*** Opening of Excerpted passage ***
To be honest, I escaped all this big unapetizing bad-news-party by simply merging the fix myself. I might have merged a lot more, but I'm afraid I'm such a nitwit I can't work out the differences of my working 'production' versions to the release 0.6.0 version. Can you help me find that out?

My findings: with official/0.6.0 I get the hang when doing e.g.

root@karmic:/tmp/ztest_15346# killall -9 zfs-fuse; rm -rfv /etc/zfs/zpool.cache; sleep 1; zfs-fuse
`/etc/zfs/zpool.cache’ is verwijderd
root@karmic:/tmp/ztest_15346# zpool status
no pools available
root@karmic:/tmp/ztest_15346# r=$RANDOM; devdir=/tmp/ztest_$r; mkdir -pv $devdir; cd $devdir; for a  in a-particular-long-named-device-backing-file-named-atrociously-raw{1,2,3,4,5,6,7,8,9,10}; do dd of=$a bs=1024M seek=1024 count=0 2>/dev/null; done; zpool create pool-$r raidz $devdir/a-*
mkdir: map `/tmp/ztest_7140’ is aangemaakt
root@karmic:/tmp/ztest_7140# zpool status
  pool: pool-7140
 state: ONLINE
 scrub: none requested
config:

    NAME                                                                                     STATE     READ WRITE CKSUM
    pool-7140                                                                                ONLINE       0     0     0
      raidz1                                                                                 ONLINE       0     0     0
        /tmp/ztest_7140/a-particular-long-named-device-backing-file-named-atrociously-raw1   ONLINE       0     0     0
        /tmp/ztest_7140/a-particular-long-named-device-backing-file-named-atrociously-raw10  ONLINE       0     0     0
        /tmp/ztest_7140/a-particular-long-named-device-backing-file-named-atrociously-raw2   ONLINE       0     0     0
        /tmp/ztest_7140/a-particular-long-named-device-backing-file-named-atrociously-raw3   ONLINE       0     0     0
        /tmp/ztest_7140/a-particular-long-named-device-backing-file-named-atrociously-raw4   ONLINE       0     0     0
        /tmp/ztest_7140/a-particular-long-named-device-backing-file-named-atrociously-raw5   ONLINE       0     0     0
        /tmp/ztest_7140/a-particular-long-named-device-backing-file-named-atrociously-raw6   ONLINE       0     0     0
        /tmp/ztest_7140/a-particular-long-named-device-backing-file-named-atrociously-raw7   ONLINE       0     0     0
        /tmp/ztest_7140/a-particular-long-named-device-backing-file-named-atrociously-raw8   ONLINE       0     0     0
        /tmp/ztest_7140/a-particular-long-named-device-backing-file-named-atrociously-raw9   ONLINE       0     0     0

errors: No known data errors
root@karmic:/tmp/ztest_7140# r=$RANDOM; devdir=/tmp/ztest_$r; mkdir -pv $devdir; cd $devdir; for a  in a-particular-long-named-device-backing-file-named-atrociously-raw{1,2,3,4,5,6,7,8,9,10}; do dd of=$a bs=1024M seek=1024 count=0 2>/dev/null; done; zpool create pool-$r raidz $devdir/a-*
mkdir: map `/tmp/ztest_21314’ is aangemaakt
root@karmic:/tmp/ztest_21314# zpool status
^C

The second pool exceeds the standard buffer requirements (on my system) and hangs the userland (and presumably the server thread) indefinitely.
*** Close of Excerpted passage ***
§ Exercise requirements: Carry on the forum post about the zfs-fuse hang, picking up right after its last sentence. None of the material that comes next has any bearing on this.
*** Opening of Extracted material ***
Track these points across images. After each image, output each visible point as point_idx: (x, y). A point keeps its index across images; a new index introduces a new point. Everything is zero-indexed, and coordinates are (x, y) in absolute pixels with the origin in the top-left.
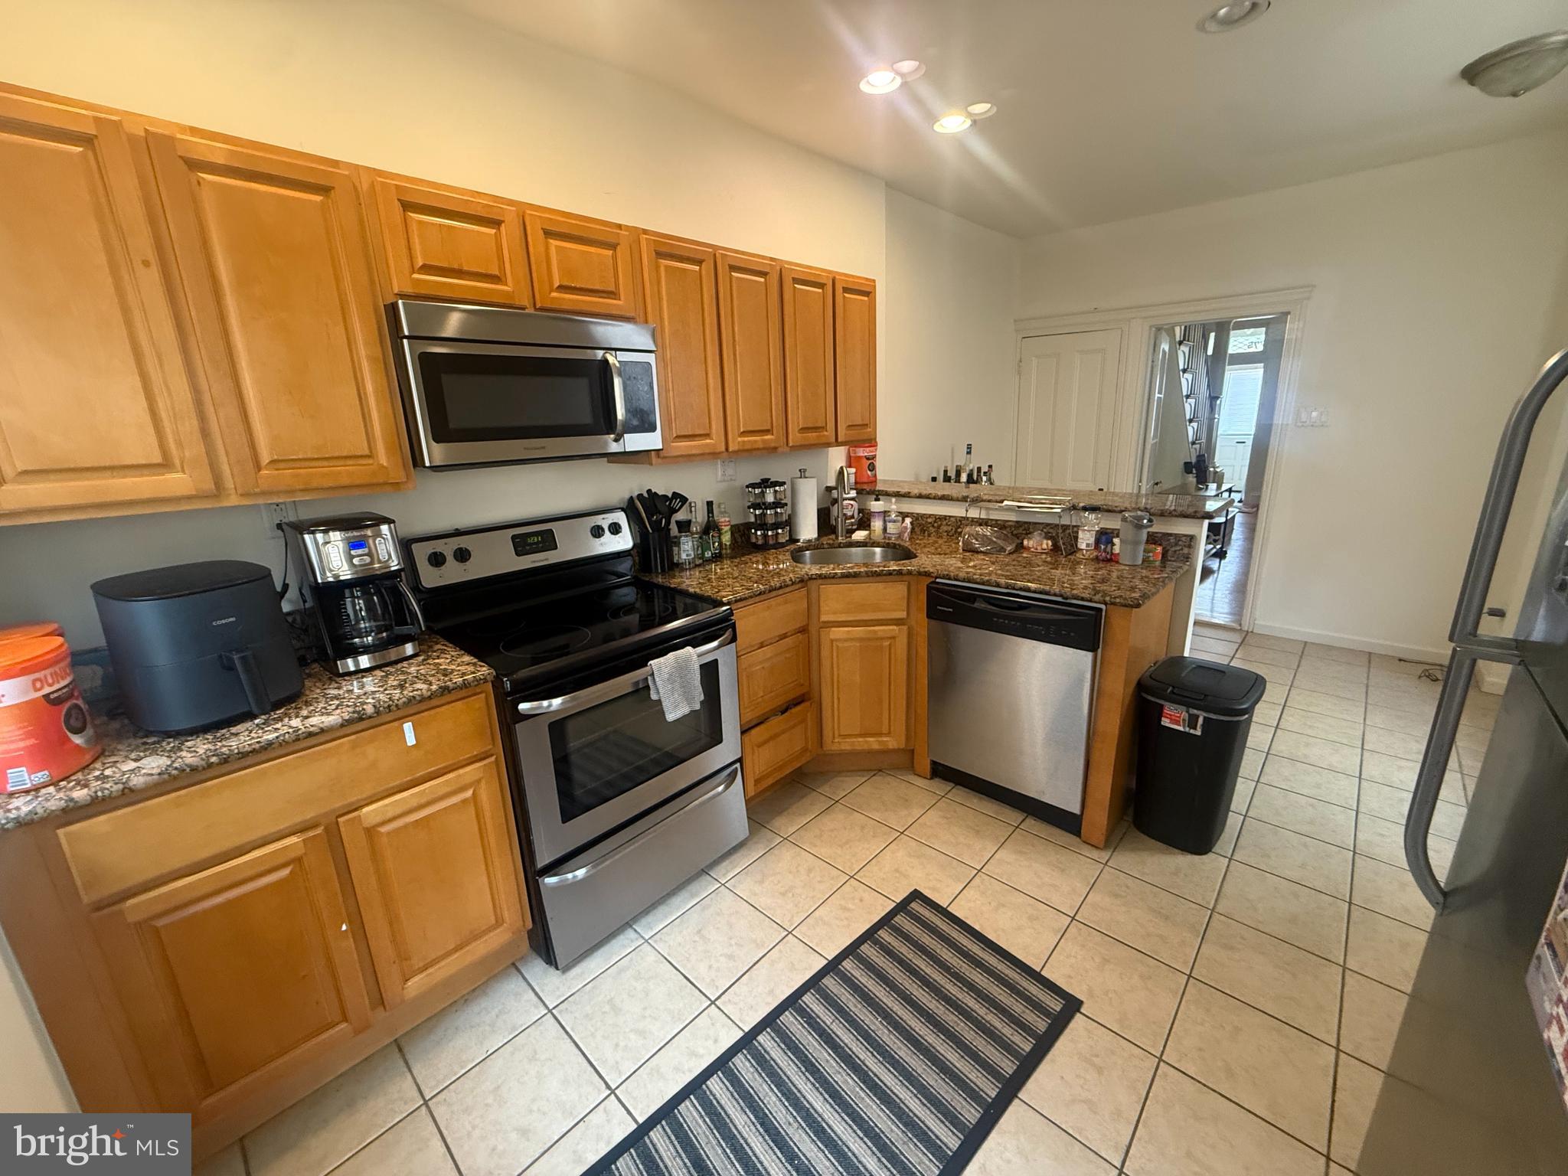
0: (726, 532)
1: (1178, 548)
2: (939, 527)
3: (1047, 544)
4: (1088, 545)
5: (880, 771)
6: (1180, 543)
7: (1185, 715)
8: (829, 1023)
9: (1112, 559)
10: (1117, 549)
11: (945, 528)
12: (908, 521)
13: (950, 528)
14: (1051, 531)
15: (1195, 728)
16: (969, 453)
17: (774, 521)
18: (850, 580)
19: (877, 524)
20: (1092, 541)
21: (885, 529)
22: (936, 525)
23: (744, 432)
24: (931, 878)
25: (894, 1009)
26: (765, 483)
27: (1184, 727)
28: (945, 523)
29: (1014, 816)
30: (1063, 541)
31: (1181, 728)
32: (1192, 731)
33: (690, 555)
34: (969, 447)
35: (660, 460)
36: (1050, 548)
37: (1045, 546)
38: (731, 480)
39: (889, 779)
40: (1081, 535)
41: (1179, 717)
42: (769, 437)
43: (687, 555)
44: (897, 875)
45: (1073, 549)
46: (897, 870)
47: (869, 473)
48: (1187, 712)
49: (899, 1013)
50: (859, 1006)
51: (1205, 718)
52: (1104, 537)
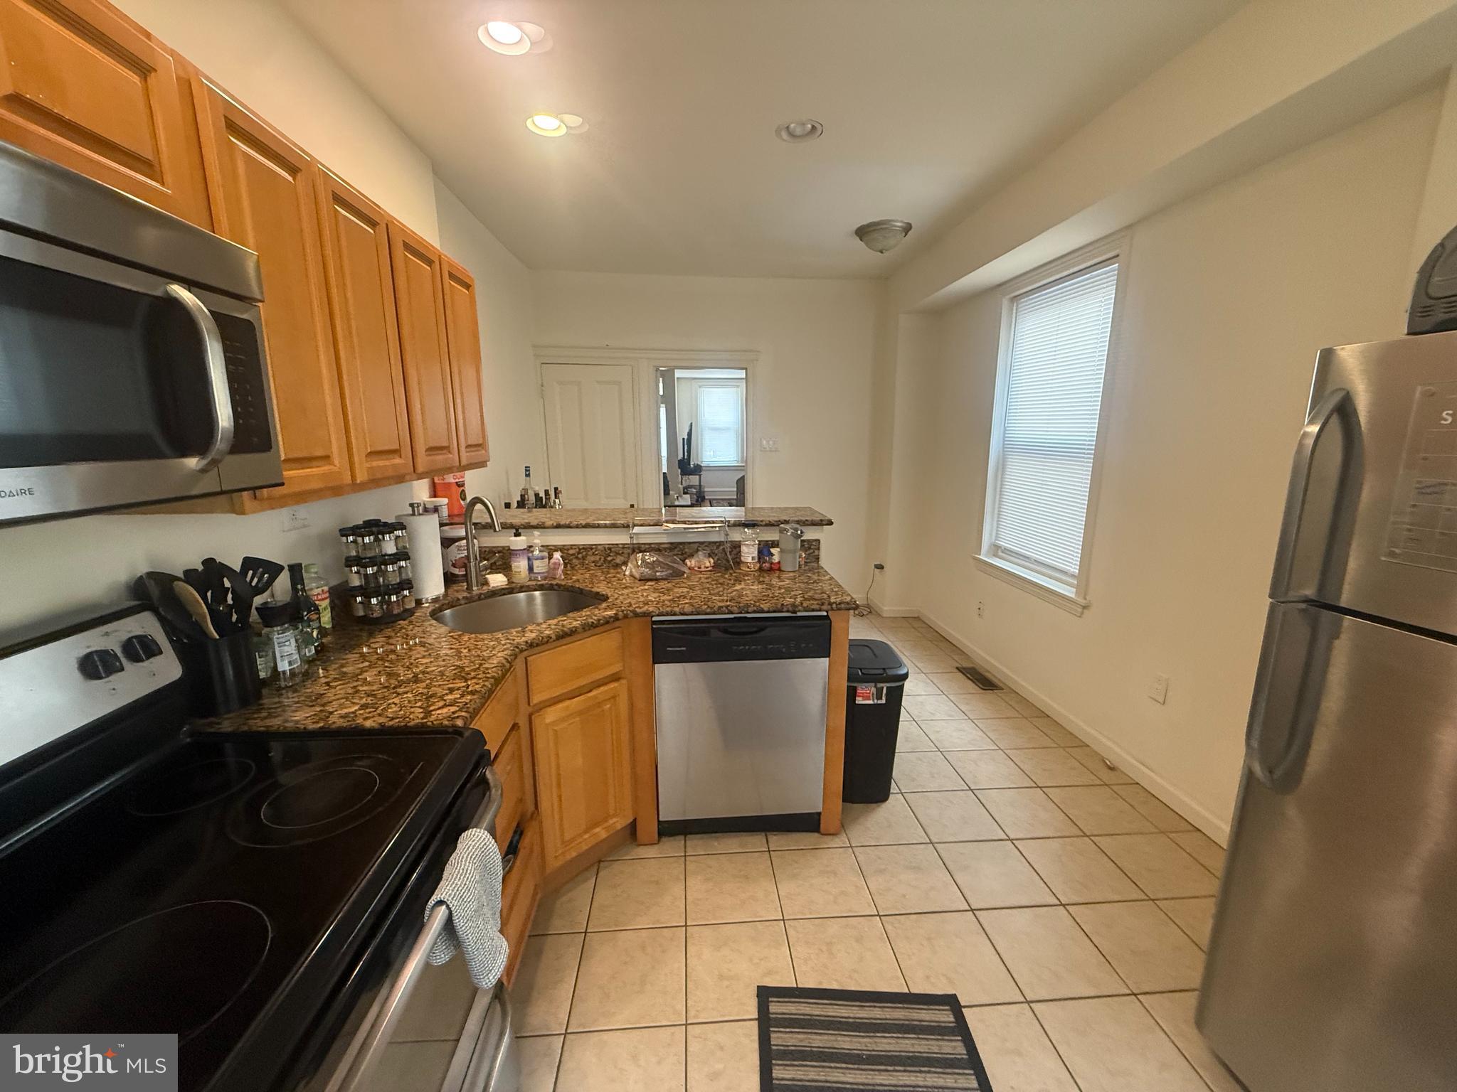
0: (325, 609)
1: (812, 551)
2: (584, 558)
3: (708, 562)
4: (753, 558)
5: (600, 861)
6: (812, 547)
7: (873, 690)
9: (775, 569)
10: (776, 559)
11: (592, 558)
12: (557, 555)
13: (597, 558)
14: (712, 548)
15: (881, 699)
16: (528, 475)
17: (398, 581)
18: (568, 639)
19: (520, 565)
20: (756, 554)
21: (531, 569)
22: (580, 556)
23: (370, 452)
24: (756, 961)
26: (376, 528)
27: (873, 700)
28: (590, 553)
29: (755, 841)
30: (727, 557)
31: (871, 702)
32: (879, 702)
33: (295, 661)
34: (527, 469)
35: (256, 503)
36: (712, 564)
37: (708, 564)
38: (305, 526)
39: (617, 866)
40: (744, 549)
41: (870, 693)
42: (397, 461)
43: (290, 664)
44: (726, 983)
45: (738, 562)
46: (721, 977)
47: (462, 502)
48: (875, 686)
51: (887, 688)
52: (764, 549)
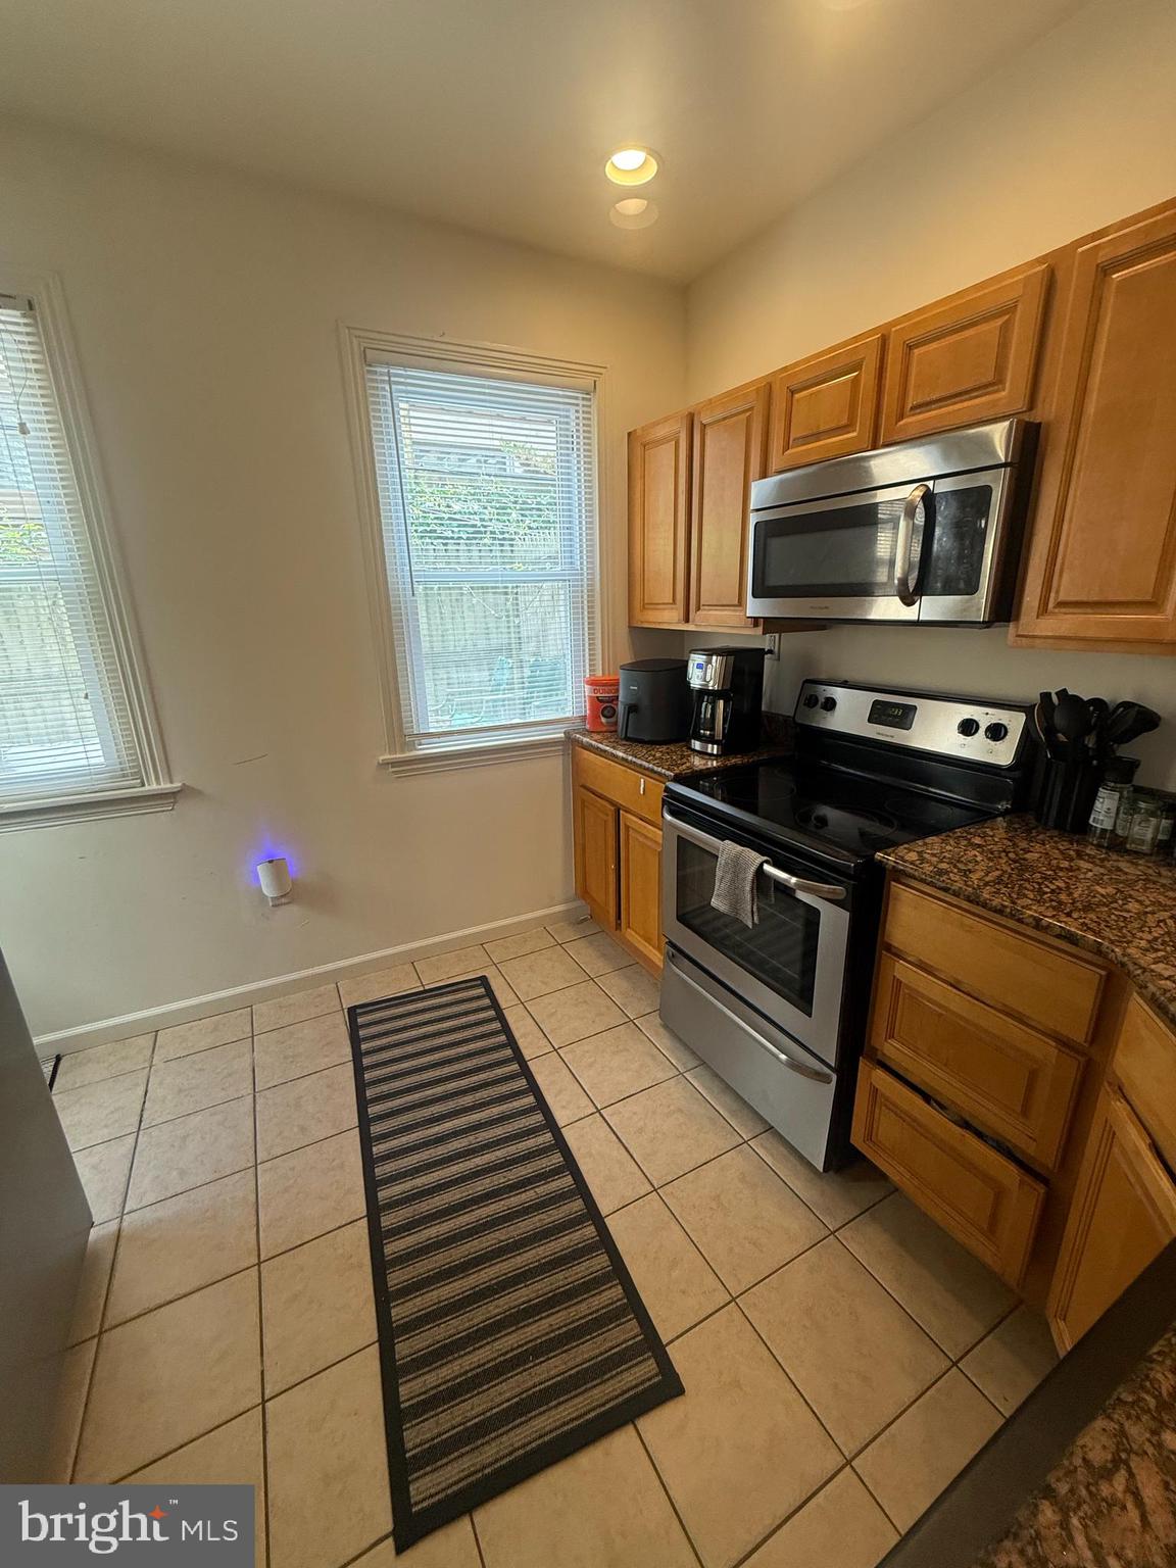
8: (537, 1190)
25: (518, 1257)
49: (513, 1260)
50: (538, 1224)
*** Close of Extracted material ***
§ Answer box:
After a

git checkout -b test-hotfix 0.6.0
git cherry-pick -n efdd33ca
# vim zfs-fuse/zfs_ioctl.c for a trivial conflict resolution
cd src
scons -c; scons -j10; sudo scons install

The problem has disappeared. I'll spare you the boring repetitive output, suffice the following proof in the end:
root@karmic:/tmp/ztest_394# zpool status|wc -l
104
root@karmic:/tmp# zpool iostat
               capacity     operations    bandwidth
pool         used  avail   read  write   read  write
----------  -----  -----  -----  -----  -----  -----
pool-11966   144K  10,0T      0      1     92  1,64K
pool-16354   144K  10,0T      0      1     98  1,75K
pool-30378   144K  10,0T      0      1     97  1,72K
pool-394     144K  10,0T      0      1    100  1,77K
pool-4856    144K  10,0T      0      1     99  1,76K
----------  -----  -----  -----  -----  -----  -----


-------- Original Message --------
Subject: [ZFS for Linux Issue Tracker] #13 - Re: tools hang on zfs
Date: Fri, 15 Jan 2010 14:25:45 -0500
From: Webmaster at Rudd-O.com <webm...@rudd-o.com>
To: zfs-...@sehe.nl


A new response has been given to the issue tools hang on zfs ioctl due to bug in put_nvlist in the tracker Issue tracker by Rudd-O.

Response Information

Issue
tools hang on zfs ioctl due to bug in put_nvlist (http://zfs-fuse.net/issues/13)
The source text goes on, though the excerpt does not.